Attristée par le décès de Cordo, grand ami d’Aimé Césaire, auprès de qui il fut mon introducteur, car Césaire aimait mes livres et avait exprimé son désir de me rencontrer…

En Martinique, lorsqu’un joueur de sèbi (ou serbi) a fait un six, il s’écrie « Suzanne, ma femme ! » J’ai entendu cela toute ma vie, depuis ma plus tendre enfance, jusqu’à un beau jour où ces mots-là revêtirent une tout autre importance. « Suzanne, ma femme ! » C’est ce qu’Aimé Césaire s’écria en souriant, le jour où son compagnon de route de toujours, le cordial Cordo, alias Félix Cordémy, me présenta au grand homme. Immédiatement Césaire me dit que non seulement mon prénom, mais ma personne même et mon tempérament littéraire évoquaient pour lui cette autre Suzanne, sa femme.

Aujourd’hui Cordo a rejoint Césaire qui gagna naguère, à l’instar de Suzanne, son aimée, le Royaume des Ombres, pour d’improbables prosopopées avec son ami Senghor dans ces Champs Élyséens que nous évoquâmes ensemble, en complices « nègres gréco-latins » férus de Lettres Classiques, lors de l’entretien que Césaire m’accorda pour l’anthologie Prosopopées urbaines, car, pour lui, la Ville c’était Paris, la découverte de Paris, tout jeune encore ; la Ville avec un grand V c’était forcément Paris, car c’est le lieu de sa rencontre avec Senghor.
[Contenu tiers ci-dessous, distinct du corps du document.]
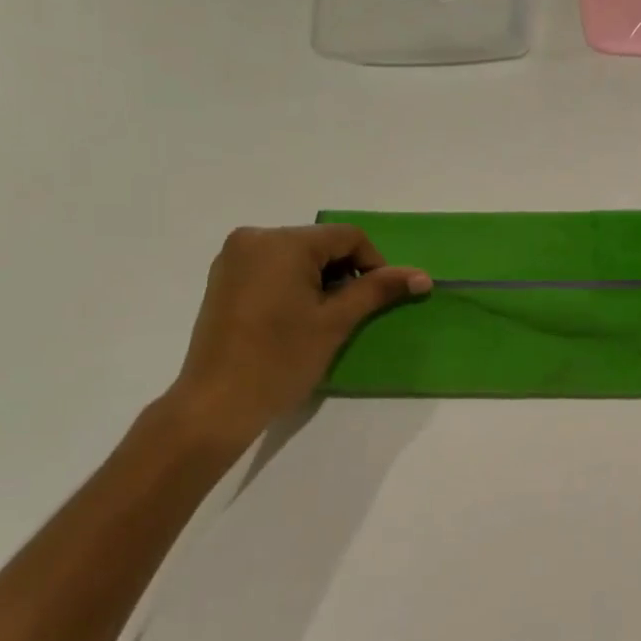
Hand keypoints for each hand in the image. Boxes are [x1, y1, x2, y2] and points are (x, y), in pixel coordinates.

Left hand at [166, 225, 429, 444]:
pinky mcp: (224, 278)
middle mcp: (254, 238)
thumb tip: (422, 276)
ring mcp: (233, 257)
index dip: (374, 264)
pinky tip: (295, 318)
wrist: (217, 403)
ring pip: (296, 256)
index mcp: (282, 242)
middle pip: (320, 243)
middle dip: (345, 272)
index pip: (347, 236)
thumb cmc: (281, 360)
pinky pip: (272, 267)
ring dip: (320, 279)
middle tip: (351, 313)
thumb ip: (377, 290)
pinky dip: (293, 284)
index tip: (379, 299)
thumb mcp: (336, 322)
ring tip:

À quelques mois d’intervalle, j’ai perdu mes deux pères : mon « vrai » père, Osman Dracius, et mon père poétique, Césaire. 

Mais ces ombres, je les veux tutélaires, sans en prendre ombrage, à l’instar des impatiences, ces fleurettes minuscules mais radieuses tapies dans l’ombre des immenses pieds de bois à l’orée de la forêt tropicale humide. Toutefois je me veux verticale comme le nègre césairien « debout les cheveux dans le vent », femme debout comme les fougères arborescentes de la cascade d’Absalon, sur les hauteurs de Balata, traquant sa trace sur la route de la Trace où venaient chercher la fraîcheur Césaire et Suzanne, sa femme, y puisant la source d’une « chlorophyllienne création » ascensionnelle, sensationnelle, telle que je l’idéalise dans Rue Monte au ciel. N’observèrent-ils pas, lors de ces promenades, que l’Antillais est un « homme-plante » ? « Qu’est-ce que le Martiniquais ? — L’homme-plante », écrivit l’aimée de Césaire. Il est vrai que le Martiniquais est capable de vous parler de « la germination de la mort », d’évoquer et d’invoquer Mère Nature non seulement par rapport à la vie, mais aussi en féconde et fertile relation avec la mort.

En Martiniquaise femme-plante, féminine toujours, en féminitude épanouie, féministe parfois, et cela ne le heurtait pas, m’adonnant au double marronnage – en tant que Martiniquaise qui écrit et en tant que femme qui écrit, car on ne l’attend pas là, loin s’en faut –, je mis en pratique la formule « Marronner, il faut marronner ! » qu’écrivit naguère Césaire à René Depestre, l’encourageant à ne pas se laisser entraver par les aragoniennes contraintes d’une métrique stricte.

En guise de modernes psychopompes, vitalisants, les sourires des étudiants américains d’Ohio University en visite émue dans le bureau de Césaire, impressionnés de rencontrer l’immense chantre de la négritude en toute décontraction et non en grande pompe, sous la houlette de leur professeur, Yolande A. Helm, coordinatrice de l’ouvrage cosmopolite et collectif d’universitaires intitulé Métissages et marronnages dans l’œuvre de Suzanne Dracius.

« Marronner, il faut marronner ! » dixit Césaire depuis marquis d’Antin, ad vitam aeternam.